For Awang's benefit, let me quote from the Malaysia Human Development Report 2013 (which presumably is not seditious!): “Inclusive outcomes undoubtedly require inclusiveness in policymaking and implementation. Inclusive growth corresponds with the balanced participation of the government, the private sector and civil society; higher quality government services; and adequate and efficient delivery of public goods.”

From that perspective, what Zairil was calling for was to review the concept of fiscal federalism which is the optimal allocation of fiscal or public service delivery responsibilities (such as health, housing, education, public transport and sanitation) to the different layers of Government (local, state and federal) and how best to effectively fund these services in a sustainable and equitable manner through public revenue sources (again local, state and federal). Clearly not a call to burn the Federal Constitution as Awang alleges.
In an ideal world, each level of government would raise its own revenue to meet its allocated functions; or get voted out by the electorate if they do not fulfill these functions satisfactorily.
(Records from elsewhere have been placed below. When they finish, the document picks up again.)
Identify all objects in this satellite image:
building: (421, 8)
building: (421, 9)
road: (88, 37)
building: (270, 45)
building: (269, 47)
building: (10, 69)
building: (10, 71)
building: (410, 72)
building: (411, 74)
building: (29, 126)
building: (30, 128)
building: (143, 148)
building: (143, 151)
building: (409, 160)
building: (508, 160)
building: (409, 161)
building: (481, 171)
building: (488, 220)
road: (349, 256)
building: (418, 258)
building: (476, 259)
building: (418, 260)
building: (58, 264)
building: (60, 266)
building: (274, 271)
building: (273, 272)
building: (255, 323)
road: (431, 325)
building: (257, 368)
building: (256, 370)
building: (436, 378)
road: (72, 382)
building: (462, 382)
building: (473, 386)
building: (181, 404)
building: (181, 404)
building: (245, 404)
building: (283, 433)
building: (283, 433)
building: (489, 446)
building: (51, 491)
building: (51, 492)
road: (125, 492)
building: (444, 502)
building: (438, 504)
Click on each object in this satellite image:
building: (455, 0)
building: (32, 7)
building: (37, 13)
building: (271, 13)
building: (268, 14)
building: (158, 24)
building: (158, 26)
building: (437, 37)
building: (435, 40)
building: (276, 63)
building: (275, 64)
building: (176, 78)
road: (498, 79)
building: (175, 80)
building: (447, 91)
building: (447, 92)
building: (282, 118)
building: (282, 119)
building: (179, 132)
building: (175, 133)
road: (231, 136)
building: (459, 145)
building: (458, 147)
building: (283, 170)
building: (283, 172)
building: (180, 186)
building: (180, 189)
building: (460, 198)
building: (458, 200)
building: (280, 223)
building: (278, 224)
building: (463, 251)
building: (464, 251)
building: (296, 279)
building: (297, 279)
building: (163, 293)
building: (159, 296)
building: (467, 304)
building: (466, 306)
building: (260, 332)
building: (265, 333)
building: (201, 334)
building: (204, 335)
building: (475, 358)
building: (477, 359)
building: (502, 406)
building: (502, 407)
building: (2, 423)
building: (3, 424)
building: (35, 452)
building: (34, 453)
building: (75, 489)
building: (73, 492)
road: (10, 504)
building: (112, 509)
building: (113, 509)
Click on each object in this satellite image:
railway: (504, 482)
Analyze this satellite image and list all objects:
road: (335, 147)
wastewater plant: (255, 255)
State governments in Malaysia are completely at the mercy of the Federal government for the transfer of grants as well as loans and the model of resource allocation is inequitable.  For example, total Federal allocation per capita for the period 1976-2010, for Sabah and Sarawak is about a quarter that for their fellow Malaysians across the South China Sea (MHDR, Fig 11.1, page 239). This is clearly inequitable given the size of Sabah and Sarawak and their development needs. Zairil indicates that the state of Penang contributes 10% of Malaysia’s GDP but gets to spend less than 0.5% of the national budget.

The Malaysian Constitution does provide for state governments to have jurisdiction in areas including public health, drainage and irrigation, fire safety, culture and sports, and housing. The Federal government has usurped many of these functions over the years.  For example, public transport is clearly a candidate for decentralized planning, regulation and service provision which state and local governments can currently only carry out with hands tied behind their backs as they do not have the power to issue licenses and determine service delivery standards.
After 55 years, it is time for Malaysians to demand a more inclusive Federal-State-local relationship in policy making and implementation that cuts across political lines and supports effective, efficient and equitable delivery of public services.